**Task inputs:**
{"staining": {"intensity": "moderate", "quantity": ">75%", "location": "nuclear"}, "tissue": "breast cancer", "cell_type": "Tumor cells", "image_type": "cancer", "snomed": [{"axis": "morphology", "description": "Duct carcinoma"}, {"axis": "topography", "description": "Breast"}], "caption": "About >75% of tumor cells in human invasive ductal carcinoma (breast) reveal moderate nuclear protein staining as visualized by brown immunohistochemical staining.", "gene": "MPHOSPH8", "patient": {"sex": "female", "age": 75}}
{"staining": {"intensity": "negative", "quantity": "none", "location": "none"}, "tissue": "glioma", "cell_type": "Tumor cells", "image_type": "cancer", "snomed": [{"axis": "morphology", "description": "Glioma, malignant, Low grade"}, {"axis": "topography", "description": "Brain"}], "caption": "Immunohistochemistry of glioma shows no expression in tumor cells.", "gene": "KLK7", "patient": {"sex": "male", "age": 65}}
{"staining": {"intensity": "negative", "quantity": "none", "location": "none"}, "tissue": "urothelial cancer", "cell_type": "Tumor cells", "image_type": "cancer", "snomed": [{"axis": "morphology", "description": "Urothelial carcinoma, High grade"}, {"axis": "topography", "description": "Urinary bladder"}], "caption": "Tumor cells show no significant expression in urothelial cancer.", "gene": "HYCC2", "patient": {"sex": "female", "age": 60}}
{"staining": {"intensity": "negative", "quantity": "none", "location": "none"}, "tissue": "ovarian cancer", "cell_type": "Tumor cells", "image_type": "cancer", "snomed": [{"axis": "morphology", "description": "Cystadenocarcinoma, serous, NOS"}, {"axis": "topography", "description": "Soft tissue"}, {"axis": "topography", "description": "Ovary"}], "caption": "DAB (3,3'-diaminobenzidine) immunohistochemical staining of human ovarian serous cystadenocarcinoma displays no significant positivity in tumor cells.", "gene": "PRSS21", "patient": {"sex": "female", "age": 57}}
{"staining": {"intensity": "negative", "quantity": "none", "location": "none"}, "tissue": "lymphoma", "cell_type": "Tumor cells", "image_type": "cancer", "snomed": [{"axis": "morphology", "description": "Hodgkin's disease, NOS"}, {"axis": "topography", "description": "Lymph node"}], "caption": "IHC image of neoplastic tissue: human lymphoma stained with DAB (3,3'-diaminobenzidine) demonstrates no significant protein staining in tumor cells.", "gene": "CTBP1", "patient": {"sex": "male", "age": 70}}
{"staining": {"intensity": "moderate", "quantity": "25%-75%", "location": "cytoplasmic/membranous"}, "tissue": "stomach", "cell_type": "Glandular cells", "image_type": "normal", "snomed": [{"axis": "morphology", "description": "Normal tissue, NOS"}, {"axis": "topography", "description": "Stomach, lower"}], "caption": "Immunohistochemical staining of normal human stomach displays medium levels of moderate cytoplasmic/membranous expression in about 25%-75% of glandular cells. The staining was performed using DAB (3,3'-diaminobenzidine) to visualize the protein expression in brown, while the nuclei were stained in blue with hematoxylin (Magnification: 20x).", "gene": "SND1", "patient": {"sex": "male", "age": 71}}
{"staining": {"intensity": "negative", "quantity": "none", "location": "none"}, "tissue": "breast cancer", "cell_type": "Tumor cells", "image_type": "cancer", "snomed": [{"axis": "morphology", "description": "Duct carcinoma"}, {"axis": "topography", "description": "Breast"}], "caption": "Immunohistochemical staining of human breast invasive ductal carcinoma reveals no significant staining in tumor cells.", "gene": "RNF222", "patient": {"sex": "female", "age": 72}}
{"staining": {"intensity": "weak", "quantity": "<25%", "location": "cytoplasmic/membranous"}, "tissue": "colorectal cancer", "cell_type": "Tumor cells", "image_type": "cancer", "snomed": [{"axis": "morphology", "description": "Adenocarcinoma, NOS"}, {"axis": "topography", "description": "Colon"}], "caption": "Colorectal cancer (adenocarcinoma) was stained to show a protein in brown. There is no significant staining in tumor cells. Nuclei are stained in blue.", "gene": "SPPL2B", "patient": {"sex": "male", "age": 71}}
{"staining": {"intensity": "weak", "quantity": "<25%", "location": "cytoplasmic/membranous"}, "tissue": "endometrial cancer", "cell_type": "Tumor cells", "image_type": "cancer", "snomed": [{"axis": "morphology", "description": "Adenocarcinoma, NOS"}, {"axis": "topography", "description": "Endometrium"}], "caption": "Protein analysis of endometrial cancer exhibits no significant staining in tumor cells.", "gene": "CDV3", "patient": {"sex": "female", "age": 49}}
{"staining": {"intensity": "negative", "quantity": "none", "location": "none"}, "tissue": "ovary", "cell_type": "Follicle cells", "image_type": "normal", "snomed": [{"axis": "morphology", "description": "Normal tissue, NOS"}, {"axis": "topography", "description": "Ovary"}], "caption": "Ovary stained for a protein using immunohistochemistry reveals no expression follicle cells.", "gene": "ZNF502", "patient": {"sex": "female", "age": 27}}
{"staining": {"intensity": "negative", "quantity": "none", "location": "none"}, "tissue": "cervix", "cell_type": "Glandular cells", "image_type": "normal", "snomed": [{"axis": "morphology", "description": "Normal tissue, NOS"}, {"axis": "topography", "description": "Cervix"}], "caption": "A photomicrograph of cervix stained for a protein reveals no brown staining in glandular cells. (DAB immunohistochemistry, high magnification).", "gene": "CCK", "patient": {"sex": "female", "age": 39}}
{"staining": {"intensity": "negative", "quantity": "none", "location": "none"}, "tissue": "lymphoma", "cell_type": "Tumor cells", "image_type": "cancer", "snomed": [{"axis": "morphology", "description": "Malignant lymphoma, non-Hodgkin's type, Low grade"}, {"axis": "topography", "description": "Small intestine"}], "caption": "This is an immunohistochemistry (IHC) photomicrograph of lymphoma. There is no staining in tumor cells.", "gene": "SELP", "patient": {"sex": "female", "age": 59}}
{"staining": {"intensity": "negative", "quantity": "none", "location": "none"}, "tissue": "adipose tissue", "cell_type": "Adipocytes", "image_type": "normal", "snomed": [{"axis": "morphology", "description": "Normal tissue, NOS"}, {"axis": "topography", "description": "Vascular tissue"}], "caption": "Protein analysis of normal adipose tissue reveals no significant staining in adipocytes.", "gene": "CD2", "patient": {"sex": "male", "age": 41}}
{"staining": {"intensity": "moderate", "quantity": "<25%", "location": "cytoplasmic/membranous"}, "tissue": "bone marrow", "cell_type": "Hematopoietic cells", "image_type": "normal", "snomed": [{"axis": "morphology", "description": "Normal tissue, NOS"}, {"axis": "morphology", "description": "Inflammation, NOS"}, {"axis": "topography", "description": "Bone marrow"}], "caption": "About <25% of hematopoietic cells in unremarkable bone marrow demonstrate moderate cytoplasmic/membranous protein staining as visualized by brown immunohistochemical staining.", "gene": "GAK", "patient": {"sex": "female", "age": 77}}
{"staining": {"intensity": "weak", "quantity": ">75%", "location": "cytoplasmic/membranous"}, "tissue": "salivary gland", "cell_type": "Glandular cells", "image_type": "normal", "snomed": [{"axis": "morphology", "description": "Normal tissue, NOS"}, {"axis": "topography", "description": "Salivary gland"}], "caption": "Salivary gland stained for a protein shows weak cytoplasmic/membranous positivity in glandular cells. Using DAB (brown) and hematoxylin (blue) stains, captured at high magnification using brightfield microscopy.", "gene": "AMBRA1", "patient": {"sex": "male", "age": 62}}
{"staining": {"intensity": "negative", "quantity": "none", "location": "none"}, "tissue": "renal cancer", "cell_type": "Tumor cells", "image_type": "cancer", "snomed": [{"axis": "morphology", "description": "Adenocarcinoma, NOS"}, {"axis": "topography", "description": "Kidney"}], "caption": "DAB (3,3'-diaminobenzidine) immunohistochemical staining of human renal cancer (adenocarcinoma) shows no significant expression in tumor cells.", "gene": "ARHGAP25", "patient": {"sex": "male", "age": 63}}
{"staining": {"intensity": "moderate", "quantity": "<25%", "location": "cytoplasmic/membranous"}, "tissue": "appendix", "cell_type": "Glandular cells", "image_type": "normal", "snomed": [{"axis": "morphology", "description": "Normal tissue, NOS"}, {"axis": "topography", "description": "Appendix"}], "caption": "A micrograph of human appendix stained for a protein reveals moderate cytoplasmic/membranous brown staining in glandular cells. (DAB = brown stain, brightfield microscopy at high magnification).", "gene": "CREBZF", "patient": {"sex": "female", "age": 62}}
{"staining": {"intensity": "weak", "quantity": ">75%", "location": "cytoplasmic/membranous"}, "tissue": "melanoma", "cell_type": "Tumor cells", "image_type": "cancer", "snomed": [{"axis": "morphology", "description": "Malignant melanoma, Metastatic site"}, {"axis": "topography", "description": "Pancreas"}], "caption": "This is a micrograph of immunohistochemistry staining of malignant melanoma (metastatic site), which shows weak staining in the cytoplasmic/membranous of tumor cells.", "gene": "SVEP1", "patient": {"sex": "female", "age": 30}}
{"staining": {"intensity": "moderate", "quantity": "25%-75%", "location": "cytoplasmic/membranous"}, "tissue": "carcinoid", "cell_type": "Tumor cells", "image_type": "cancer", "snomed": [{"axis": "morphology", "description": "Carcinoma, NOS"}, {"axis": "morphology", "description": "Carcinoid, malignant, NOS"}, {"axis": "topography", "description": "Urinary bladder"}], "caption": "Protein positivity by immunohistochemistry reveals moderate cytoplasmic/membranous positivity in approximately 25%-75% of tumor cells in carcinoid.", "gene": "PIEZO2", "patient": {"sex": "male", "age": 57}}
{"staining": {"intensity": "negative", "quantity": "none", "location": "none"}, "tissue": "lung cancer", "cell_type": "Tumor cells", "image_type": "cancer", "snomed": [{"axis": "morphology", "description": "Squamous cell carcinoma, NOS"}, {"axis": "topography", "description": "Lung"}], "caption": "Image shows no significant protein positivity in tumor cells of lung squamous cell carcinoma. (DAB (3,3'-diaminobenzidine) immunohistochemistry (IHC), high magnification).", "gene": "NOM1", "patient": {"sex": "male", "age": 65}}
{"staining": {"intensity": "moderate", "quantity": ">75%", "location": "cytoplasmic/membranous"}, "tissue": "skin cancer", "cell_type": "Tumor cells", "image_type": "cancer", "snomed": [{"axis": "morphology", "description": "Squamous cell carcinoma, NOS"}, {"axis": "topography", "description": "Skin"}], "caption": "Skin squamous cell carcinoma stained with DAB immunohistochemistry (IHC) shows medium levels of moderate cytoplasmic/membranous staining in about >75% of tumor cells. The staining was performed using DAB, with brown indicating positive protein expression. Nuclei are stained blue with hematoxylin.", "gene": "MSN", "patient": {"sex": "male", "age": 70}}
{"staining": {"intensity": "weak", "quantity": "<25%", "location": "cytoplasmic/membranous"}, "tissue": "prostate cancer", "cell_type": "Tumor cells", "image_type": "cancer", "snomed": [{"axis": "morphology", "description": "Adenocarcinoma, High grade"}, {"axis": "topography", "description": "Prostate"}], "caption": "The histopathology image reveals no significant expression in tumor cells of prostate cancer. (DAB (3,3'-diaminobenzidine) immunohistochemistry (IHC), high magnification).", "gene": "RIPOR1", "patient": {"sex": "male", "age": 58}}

**Instructions to follow:** Copy out only the lines above from the one with "analysis of endometrial" to the one with "a protein using", inclusive, exactly as they stand.

**Answer space:**
{"staining": {"intensity": "weak", "quantity": "<25%", "location": "cytoplasmic/membranous"}, "tissue": "endometrial cancer", "cell_type": "Tumor cells", "image_type": "cancer", "snomed": [{"axis": "morphology", "description": "Adenocarcinoma, NOS"}, {"axis": "topography", "description": "Endometrium"}], "caption": "Protein analysis of endometrial cancer exhibits no significant staining in tumor cells.", "gene": "CDV3", "patient": {"sex": "female", "age": 49}}
{"staining": {"intensity": "negative", "quantity": "none", "location": "none"}, "tissue": "ovary", "cell_type": "Follicle cells", "image_type": "normal", "snomed": [{"axis": "morphology", "description": "Normal tissue, NOS"}, {"axis": "topography", "description": "Ovary"}], "caption": "Ovary stained for a protein using immunohistochemistry reveals no expression follicle cells.", "gene": "ZNF502", "patient": {"sex": "female", "age": 27}}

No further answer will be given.